多度町RDF火力発電所
出典: フリー百科事典『ウィキペディア(Wikipedia)』 (2022/06/13 14:12 UTC 版)
「廃棄物固形燃料」の記事における「多度町RDF火力発電所」の解説
2003年9月に三重県桑名郡多度町(現在の桑名市)にあったRDFを燃料とした火力発電所で、RDFを貯蔵していたサイロで火災が発生した。さらに、消火活動中に爆発が発生し、消防士を含む7人が死傷した。 爆発の原因は、RDFが嫌気醗酵した結果として発生した可燃性の気体が、何らかの理由で引火したためと考えられており、クロストリジウム属の水素を産生する細菌が関わっているとされる。ただし、これには異説もある。一般的な微生物の繁殖には水分活性0.8以上が必要であり、水分活性0.6(水分14%前後)以下では通常の微生物の繁殖は阻止される。

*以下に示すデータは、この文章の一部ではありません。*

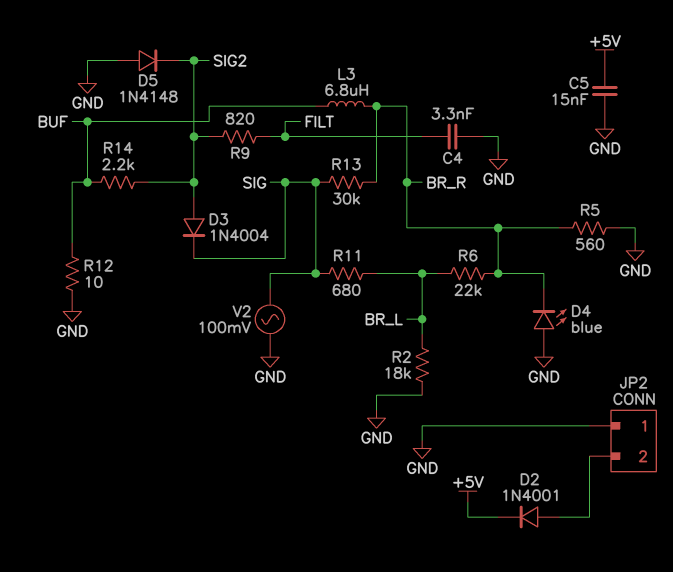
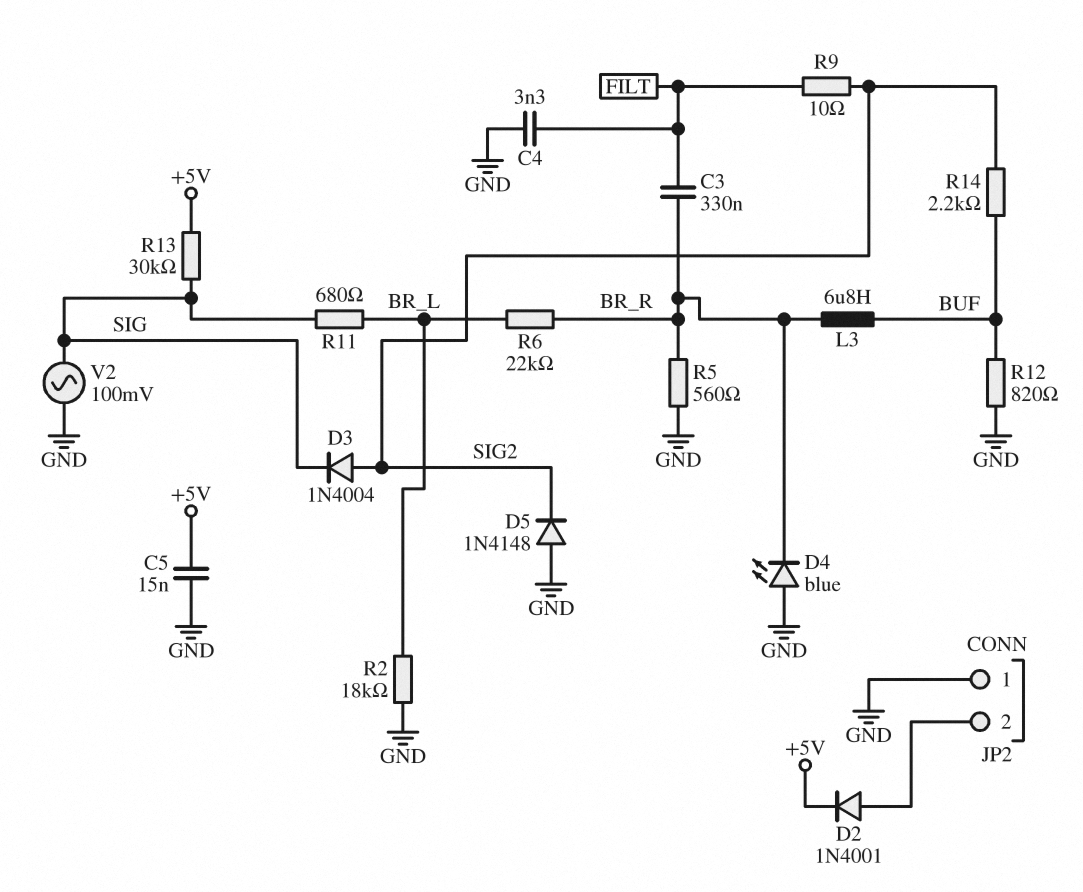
C3: none -> 330nF (BR_R, FILT)
R9: 820 (FILT, SIG2) -> 10 (FILT, SIG2)
R12: 10 (BUF, GND) -> 820 (BUF, GND)
R13: 30k (BR_R, SIG) -> 30k (+5V, SIG)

このため、含水率1%に乾燥させているサイロのRDFが微生物によって醗酵するとは考えられないとし、大気中の水分の吸着による吸着熱が原因とする説である。吸着熱は含水率の低下に伴い増大する。乾燥物の加水による温度上昇は吸着熱と凝縮潜熱(=蒸発潜熱)の差に由来し、製粉の調製(conditioning)で行う加水(damping)後の温度上昇はこれに当たる。また異なった含水率物質の混合による発熱は含水率の差による吸着熱の差に由来する。 この爆発後もサイロのRDFは緩やかに燃え続けたため、サイロを解体せざるを得ず、結果的に一時操業中止に追い込まれた。 その後、安全対策のために施設改修および品質管理マニュアルを整備し、試運転を経て、2004年9月に運転を再開した。また、焼失したアトラス式サイロに代わり、屋内式開放型ピット方式の新たなRDF貯蔵槽を整備し、2006年8月から貯蔵槽の運用も開始した。なお、この施設は2021年まで運用する予定だったものの、2019年に運転中止が決定し、2019年9月に発電を停止した。